>>>

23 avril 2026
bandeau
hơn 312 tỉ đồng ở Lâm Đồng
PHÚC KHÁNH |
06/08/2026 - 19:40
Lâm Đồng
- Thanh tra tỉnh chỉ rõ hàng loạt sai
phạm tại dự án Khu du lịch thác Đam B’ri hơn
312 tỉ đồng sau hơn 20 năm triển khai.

<<<

Task to complete
Your answer must be an exact copy of every record.

Answer space
23 avril 2026
bandeau
hơn 312 tỉ đồng ở Lâm Đồng
PHÚC KHÁNH |
06/08/2026 - 19:40
Lâm Đồng
- Thanh tra tỉnh chỉ rõ hàng loạt sai
phạm tại dự án Khu du lịch thác Đam B’ri hơn
312 tỉ đồng sau hơn 20 năm triển khai.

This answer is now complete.